Abstract:This paper focuses on the research of micro-expression recognition (MER) and proposes a flexible and reliable deep learning method called learning to rank onset-occurring-offset representations (LTR3O). The LTR3O method introduces a dynamic and reduced-size sequence structure known as 3O, which consists of onset, occurring, and offset frames, for representing micro-expressions (MEs). This structure facilitates the subsequent learning of ME-discriminative features.

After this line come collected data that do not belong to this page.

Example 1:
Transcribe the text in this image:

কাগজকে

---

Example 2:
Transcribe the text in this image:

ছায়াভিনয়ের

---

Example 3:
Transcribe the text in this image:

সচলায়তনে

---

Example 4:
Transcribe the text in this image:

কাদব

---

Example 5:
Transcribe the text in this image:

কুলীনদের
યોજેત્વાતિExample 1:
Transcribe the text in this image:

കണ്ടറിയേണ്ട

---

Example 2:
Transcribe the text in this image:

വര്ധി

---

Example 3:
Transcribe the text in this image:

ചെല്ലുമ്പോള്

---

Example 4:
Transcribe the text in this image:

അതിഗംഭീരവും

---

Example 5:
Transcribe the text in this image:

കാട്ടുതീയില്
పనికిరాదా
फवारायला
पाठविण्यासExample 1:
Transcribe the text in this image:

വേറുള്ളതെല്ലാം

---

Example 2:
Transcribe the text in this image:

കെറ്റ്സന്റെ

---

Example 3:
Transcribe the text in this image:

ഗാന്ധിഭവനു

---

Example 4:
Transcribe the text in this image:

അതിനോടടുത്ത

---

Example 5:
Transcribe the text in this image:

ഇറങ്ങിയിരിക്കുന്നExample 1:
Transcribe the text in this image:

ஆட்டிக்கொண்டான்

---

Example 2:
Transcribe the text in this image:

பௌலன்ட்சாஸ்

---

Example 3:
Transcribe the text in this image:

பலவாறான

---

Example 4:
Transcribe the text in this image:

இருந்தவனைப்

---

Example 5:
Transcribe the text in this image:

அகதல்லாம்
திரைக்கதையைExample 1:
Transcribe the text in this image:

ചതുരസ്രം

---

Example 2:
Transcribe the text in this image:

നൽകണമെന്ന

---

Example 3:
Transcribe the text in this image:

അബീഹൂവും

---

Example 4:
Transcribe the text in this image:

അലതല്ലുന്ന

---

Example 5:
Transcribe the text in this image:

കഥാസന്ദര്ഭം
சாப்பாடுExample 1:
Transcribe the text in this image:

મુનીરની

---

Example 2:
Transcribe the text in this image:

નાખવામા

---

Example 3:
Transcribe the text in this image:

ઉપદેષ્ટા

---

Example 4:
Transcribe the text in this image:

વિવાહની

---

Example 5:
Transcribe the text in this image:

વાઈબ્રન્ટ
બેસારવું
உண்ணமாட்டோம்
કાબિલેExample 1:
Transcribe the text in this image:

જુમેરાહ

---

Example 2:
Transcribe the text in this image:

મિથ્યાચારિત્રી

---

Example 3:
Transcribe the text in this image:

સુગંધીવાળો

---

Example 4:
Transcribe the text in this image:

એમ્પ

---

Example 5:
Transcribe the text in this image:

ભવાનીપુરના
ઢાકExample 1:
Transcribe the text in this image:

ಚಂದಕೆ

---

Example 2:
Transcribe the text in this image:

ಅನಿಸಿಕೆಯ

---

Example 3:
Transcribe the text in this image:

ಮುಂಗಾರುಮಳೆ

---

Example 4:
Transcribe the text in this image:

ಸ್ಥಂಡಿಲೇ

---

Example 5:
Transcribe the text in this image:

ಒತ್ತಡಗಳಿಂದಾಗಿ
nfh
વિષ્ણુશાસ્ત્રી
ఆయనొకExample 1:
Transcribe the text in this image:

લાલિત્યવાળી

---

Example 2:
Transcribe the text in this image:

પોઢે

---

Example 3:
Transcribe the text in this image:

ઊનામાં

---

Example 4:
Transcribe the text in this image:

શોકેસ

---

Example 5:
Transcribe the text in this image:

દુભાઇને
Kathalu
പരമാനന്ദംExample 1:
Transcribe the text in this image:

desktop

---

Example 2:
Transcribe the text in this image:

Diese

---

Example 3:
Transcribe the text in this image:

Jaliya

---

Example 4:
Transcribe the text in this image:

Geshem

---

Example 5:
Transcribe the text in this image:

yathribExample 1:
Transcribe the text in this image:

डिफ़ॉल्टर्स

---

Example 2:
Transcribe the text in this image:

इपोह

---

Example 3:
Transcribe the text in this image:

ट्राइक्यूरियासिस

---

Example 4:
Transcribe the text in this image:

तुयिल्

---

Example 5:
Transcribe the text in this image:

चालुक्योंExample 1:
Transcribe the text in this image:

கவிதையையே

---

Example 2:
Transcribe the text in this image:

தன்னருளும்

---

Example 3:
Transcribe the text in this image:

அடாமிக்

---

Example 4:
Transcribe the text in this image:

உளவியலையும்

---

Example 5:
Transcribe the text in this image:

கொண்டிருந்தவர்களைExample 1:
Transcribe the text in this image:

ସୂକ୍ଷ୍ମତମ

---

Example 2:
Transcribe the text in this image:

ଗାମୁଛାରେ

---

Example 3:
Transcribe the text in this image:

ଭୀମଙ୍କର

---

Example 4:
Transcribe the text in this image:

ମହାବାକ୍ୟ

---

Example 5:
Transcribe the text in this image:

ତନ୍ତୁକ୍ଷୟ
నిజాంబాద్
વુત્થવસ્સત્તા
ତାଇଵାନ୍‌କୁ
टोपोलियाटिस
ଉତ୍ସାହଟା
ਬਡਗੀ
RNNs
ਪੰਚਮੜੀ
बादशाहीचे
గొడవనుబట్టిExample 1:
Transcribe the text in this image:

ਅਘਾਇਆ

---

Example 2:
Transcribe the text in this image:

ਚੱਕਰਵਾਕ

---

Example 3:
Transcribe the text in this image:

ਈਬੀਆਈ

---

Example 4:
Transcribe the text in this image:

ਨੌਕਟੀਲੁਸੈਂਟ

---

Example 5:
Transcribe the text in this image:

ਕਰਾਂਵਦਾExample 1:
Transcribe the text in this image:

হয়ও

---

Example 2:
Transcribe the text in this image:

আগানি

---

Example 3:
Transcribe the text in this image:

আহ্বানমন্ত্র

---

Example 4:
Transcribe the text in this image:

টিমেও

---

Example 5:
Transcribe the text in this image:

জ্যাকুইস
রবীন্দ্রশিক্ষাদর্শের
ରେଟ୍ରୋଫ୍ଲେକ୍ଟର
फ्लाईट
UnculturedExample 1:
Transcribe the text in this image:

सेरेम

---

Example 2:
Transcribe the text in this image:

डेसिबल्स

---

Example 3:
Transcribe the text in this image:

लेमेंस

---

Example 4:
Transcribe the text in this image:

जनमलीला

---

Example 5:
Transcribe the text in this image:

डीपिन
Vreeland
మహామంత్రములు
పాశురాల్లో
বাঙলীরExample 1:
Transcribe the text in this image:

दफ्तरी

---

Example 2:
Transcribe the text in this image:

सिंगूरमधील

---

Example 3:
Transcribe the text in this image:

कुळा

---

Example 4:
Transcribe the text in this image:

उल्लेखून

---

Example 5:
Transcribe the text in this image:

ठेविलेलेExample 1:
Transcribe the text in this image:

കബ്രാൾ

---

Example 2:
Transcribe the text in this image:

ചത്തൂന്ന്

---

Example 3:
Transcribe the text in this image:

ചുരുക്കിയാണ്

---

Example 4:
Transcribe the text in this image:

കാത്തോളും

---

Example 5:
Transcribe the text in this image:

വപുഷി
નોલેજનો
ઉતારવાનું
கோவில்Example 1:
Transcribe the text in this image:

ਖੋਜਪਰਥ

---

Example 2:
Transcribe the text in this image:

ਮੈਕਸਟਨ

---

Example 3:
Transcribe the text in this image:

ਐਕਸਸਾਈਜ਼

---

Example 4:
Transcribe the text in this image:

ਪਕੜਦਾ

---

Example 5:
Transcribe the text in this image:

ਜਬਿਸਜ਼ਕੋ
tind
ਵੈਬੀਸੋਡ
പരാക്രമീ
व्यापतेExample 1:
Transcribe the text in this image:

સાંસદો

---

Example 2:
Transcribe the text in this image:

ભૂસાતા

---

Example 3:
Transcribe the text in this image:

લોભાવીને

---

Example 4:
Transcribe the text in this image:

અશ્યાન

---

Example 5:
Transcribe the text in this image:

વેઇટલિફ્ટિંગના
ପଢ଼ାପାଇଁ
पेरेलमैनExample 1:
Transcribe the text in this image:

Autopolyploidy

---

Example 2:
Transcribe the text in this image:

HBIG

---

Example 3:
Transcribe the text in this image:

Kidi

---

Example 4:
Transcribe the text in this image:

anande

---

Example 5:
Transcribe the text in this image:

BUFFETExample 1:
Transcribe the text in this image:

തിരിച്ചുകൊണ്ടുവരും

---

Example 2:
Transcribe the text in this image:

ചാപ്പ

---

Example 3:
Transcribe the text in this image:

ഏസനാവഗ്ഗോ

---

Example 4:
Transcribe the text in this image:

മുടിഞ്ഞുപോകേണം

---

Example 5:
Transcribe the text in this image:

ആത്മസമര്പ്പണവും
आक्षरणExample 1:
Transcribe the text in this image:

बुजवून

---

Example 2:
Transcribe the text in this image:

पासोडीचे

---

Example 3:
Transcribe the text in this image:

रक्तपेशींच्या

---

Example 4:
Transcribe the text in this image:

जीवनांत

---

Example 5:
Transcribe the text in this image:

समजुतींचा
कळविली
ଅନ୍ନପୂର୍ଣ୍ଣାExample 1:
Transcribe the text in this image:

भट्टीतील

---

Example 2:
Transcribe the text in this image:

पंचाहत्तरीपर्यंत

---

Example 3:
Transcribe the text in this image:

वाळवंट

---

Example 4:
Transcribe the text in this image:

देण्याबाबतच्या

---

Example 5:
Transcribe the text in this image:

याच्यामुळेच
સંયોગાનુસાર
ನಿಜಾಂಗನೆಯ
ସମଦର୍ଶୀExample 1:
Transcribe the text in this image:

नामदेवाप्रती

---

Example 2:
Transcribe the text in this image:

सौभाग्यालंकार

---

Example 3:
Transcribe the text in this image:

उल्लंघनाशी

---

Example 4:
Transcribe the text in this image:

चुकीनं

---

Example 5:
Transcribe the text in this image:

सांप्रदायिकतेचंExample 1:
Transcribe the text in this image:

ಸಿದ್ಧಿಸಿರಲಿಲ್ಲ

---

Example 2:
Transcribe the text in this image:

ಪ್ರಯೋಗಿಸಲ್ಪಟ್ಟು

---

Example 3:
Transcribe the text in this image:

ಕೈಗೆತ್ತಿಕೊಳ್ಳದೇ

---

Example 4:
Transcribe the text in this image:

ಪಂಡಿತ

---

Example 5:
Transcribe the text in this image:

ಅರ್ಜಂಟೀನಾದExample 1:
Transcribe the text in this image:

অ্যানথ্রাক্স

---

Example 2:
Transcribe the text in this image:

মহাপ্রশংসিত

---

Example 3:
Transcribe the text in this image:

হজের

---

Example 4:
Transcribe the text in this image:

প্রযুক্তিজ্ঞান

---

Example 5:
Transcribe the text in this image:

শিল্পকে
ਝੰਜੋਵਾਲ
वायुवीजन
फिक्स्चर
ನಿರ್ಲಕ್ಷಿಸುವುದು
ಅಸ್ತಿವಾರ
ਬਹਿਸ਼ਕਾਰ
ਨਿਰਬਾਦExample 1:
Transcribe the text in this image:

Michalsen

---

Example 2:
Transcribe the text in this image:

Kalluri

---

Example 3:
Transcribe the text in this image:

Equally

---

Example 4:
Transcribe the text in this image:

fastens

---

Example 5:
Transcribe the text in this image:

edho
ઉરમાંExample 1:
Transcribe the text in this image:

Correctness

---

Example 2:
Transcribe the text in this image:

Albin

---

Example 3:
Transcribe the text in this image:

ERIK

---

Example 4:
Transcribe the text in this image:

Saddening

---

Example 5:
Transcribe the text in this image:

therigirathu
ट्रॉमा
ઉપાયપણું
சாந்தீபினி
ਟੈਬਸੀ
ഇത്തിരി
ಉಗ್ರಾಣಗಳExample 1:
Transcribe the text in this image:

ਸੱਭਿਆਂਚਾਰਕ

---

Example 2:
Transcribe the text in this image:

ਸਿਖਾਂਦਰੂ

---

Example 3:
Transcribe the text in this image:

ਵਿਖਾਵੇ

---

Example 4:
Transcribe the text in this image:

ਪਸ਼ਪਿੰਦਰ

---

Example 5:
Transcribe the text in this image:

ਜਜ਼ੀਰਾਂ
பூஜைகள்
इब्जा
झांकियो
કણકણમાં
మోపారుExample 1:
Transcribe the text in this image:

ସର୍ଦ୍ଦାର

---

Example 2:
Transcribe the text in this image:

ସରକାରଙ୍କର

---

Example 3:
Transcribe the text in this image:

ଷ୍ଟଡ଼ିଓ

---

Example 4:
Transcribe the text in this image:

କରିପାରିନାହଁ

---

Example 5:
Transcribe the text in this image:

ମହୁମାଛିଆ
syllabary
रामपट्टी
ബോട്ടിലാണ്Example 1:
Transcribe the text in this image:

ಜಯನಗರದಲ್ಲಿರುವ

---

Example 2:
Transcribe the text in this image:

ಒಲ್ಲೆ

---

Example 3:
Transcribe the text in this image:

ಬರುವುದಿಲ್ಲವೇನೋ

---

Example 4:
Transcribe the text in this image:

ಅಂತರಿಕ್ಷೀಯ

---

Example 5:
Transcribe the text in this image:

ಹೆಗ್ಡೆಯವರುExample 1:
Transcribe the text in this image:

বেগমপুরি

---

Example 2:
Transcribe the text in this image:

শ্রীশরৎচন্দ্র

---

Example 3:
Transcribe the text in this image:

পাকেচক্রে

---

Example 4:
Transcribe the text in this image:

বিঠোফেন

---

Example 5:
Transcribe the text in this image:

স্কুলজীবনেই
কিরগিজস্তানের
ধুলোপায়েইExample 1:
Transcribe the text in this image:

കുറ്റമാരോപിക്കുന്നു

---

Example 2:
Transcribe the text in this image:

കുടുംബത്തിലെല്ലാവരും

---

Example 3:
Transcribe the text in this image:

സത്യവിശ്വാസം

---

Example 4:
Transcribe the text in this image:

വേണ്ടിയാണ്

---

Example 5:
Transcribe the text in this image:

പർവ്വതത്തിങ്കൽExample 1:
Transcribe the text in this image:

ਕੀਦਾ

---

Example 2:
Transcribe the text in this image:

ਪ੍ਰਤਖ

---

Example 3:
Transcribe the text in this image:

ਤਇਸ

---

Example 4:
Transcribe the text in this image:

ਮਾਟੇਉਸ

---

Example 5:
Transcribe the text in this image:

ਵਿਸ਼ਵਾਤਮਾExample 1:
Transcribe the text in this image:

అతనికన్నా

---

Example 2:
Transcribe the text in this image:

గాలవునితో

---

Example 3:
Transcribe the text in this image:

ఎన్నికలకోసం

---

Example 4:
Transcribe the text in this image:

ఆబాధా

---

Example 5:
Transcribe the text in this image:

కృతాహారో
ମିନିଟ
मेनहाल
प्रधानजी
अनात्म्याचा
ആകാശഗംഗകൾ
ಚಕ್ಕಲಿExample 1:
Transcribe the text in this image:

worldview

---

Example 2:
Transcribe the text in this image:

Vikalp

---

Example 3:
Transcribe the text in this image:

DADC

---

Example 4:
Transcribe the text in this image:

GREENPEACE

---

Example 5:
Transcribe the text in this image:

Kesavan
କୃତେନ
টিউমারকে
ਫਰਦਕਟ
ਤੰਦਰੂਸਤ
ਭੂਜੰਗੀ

A noteworthy advantage of the 3O structure is its flexibility, as the occurring frame is randomly extracted from the original ME sequence without the need for accurate frame spotting methods. Based on the 3O structures, LTR3O generates multiple 3O representation candidates for each ME sample and incorporates well-designed modules to measure and calibrate their emotional expressiveness. This calibration process ensures that the distribution of these candidates aligns with that of macro-expressions (MaMs) over time. Consequently, the visibility of MEs can be implicitly enhanced, facilitating the reliable learning of more discriminative features for MER. Extensive experiments were conducted to evaluate the performance of LTR3O using three widely-used ME databases: CASME II, SMIC, and SAMM. The experimental results demonstrate the effectiveness and superior performance of LTR3O, particularly in terms of its flexibility and reliability, when compared to recent state-of-the-art MER methods.